Monday, December 20, 2010


I just finished watching the movie Earthlings.  It got me thinking.  A lot.  For years, I wanted to be the cool vegan – the neighbor next door who looked great while eating like a horse, thus enticing people to ask about my secret.  I certainly never wanted to be portrayed as the angry, militant vegan, pushing her views on others.  So when others did ask about my “secret,” I just mentioned how much better I felt, talked about all the nutritional benefits of being vegan, and would eventually throw in the line, “… and it’s also so much nicer for the animals and better for the environment.”  I didn’t want to rock the boat by getting into the atrocities of factory farming or the environment.

However, after watching Earthlings, I realize that I simply cannot be quiet about what’s happening in the factory farms anymore.  This doesn’t mean that I have to be angry, militant or otherwise horrible to be around.  Here is my plan:  First, instead of focusing almost solely on nutrition – which is indeed a great benefit but not the real reason I went vegan – I can also tell them that when I read about what is happening in the factory farms, I simply couldn’t eat another bite of animal products.  It’s that simple.  And it also happens to be my truth.  If people want to know, I can tell them more, but since most don’t usually ask more about the “unpleasantries” of the factory farms, I will encourage them to watch Earthlings or read The Food Revolution by John Robbins.  For people who show a true interest (and quite a few do), I may even offer to buy them a copy.  I plan to contact the producer or a wholesaler of Earthlings, and see if I can buy them on the cheap, and keep a box of them at home for exactly this reason.  No need for me to be the militant vegan and start an argument – just give them the DVD and tell them to have a box of Kleenex nearby.  I also plan to send copies to all of my legislatures:  They are the ones who have huge power to elicit change.  
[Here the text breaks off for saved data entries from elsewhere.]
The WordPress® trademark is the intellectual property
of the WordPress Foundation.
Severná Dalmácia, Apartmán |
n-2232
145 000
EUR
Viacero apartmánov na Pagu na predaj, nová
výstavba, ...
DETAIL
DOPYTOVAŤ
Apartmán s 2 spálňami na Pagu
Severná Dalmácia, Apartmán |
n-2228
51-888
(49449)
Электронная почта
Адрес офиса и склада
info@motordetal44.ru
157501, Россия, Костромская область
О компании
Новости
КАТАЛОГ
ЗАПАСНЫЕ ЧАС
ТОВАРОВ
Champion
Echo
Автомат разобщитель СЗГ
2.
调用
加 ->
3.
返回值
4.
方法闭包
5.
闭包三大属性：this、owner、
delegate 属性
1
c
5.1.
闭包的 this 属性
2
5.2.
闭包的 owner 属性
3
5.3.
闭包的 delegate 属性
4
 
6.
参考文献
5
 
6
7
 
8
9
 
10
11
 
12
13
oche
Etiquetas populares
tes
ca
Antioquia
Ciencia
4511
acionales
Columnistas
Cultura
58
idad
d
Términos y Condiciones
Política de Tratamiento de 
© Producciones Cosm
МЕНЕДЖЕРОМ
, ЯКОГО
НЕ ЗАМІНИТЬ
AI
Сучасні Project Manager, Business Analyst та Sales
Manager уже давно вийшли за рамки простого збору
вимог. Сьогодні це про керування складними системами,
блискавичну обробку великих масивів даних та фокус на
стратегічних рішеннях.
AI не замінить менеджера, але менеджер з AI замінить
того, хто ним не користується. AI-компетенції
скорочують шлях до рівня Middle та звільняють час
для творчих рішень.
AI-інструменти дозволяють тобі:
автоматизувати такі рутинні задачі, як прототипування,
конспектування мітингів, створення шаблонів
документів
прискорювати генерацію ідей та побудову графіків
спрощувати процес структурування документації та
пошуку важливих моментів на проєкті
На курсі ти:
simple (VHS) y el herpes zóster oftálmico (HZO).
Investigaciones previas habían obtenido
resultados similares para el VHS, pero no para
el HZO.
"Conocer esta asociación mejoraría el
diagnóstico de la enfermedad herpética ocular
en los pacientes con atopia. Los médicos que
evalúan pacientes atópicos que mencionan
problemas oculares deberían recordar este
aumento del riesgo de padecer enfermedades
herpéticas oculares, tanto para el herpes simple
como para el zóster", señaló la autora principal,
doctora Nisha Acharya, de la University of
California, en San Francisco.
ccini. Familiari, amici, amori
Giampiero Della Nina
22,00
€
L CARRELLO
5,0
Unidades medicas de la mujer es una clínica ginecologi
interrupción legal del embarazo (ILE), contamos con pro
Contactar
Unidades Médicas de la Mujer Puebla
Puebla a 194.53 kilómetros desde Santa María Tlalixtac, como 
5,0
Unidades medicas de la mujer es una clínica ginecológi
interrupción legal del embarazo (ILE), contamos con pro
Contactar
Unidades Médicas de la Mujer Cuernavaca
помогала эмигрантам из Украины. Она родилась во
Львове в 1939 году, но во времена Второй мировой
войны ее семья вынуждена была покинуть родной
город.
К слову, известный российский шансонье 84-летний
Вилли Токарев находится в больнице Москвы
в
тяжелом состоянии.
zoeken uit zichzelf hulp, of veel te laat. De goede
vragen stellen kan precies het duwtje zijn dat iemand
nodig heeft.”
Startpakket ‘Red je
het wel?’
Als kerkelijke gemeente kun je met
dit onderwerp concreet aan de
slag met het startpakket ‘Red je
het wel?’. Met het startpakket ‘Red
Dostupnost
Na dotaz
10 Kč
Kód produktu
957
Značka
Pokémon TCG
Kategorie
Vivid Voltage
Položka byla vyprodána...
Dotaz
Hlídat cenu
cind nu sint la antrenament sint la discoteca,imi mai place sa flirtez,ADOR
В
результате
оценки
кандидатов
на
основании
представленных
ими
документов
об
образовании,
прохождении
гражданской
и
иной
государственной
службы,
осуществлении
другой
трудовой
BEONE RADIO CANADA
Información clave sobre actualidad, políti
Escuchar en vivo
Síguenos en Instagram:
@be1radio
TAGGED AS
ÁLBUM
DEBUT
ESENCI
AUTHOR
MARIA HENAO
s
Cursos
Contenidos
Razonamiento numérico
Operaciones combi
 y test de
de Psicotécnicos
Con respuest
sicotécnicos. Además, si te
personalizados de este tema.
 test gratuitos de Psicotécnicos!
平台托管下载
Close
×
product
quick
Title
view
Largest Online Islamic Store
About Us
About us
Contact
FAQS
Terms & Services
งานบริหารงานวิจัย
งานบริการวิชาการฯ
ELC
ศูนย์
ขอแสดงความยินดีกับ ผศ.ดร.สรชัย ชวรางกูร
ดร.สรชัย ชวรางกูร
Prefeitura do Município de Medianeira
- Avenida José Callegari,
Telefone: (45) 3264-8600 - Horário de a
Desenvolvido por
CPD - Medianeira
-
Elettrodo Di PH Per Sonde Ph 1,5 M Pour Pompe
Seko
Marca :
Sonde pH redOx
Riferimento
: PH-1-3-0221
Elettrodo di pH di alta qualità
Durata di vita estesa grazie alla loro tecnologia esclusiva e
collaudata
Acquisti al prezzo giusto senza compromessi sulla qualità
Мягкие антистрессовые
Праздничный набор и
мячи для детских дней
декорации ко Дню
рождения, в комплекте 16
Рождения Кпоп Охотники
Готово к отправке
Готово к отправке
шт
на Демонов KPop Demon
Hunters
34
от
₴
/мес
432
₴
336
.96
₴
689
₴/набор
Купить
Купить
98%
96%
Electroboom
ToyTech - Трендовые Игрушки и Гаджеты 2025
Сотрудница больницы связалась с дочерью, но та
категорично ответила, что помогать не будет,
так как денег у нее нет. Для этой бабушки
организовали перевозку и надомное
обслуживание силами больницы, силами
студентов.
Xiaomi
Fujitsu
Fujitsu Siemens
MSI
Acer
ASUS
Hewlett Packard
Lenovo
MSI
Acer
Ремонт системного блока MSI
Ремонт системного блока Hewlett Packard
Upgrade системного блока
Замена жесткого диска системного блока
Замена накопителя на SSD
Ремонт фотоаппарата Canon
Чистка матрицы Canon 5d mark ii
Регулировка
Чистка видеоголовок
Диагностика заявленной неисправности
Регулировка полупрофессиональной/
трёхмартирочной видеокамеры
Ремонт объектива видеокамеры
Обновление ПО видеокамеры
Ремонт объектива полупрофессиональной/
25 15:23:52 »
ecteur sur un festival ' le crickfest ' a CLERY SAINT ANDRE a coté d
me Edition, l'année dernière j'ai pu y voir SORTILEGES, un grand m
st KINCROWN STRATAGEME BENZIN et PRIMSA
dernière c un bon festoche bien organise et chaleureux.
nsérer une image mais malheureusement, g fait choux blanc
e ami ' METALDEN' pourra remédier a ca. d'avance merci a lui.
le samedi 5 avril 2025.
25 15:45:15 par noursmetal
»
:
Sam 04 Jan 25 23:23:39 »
So I ask you – how do you tell people why you are vegan?  Are you speaking your truth in a respectful way – or are you avoiding conflict or causing conflict with your answer?  It may be time to revamp your “Why I am a Vegan” speech, and perhaps lead people to DVDs, books or websites that can help you make your case.  When you learn to speak your truth in a kind and compassionate way, people will follow.  Not everyone, but some.  And others will follow them, and so on and so on.